● **Assignment**: Show all the lines in the data below that include the word "depth".

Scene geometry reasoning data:
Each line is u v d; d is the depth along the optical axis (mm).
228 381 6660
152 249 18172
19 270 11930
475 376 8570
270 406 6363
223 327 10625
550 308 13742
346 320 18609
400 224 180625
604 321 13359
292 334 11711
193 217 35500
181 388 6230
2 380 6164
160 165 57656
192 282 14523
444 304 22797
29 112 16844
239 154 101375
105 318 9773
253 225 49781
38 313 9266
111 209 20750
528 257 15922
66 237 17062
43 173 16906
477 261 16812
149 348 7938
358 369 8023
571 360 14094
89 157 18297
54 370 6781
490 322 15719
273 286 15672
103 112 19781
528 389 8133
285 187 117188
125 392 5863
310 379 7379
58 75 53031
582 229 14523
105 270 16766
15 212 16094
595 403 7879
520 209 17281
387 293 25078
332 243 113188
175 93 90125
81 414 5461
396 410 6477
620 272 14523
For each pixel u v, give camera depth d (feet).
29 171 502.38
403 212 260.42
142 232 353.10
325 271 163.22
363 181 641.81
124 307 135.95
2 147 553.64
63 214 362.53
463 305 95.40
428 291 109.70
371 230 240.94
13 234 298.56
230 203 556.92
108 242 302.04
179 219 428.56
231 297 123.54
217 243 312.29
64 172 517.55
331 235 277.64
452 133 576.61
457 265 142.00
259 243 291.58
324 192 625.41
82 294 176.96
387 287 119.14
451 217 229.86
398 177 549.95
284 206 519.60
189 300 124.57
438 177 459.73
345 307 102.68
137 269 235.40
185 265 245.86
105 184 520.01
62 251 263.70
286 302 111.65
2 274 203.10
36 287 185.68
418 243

● **Result for this task**:
Each line is u v d; d is the depth along the optical axis (mm).
For each pixel u v, give camera depth d (feet).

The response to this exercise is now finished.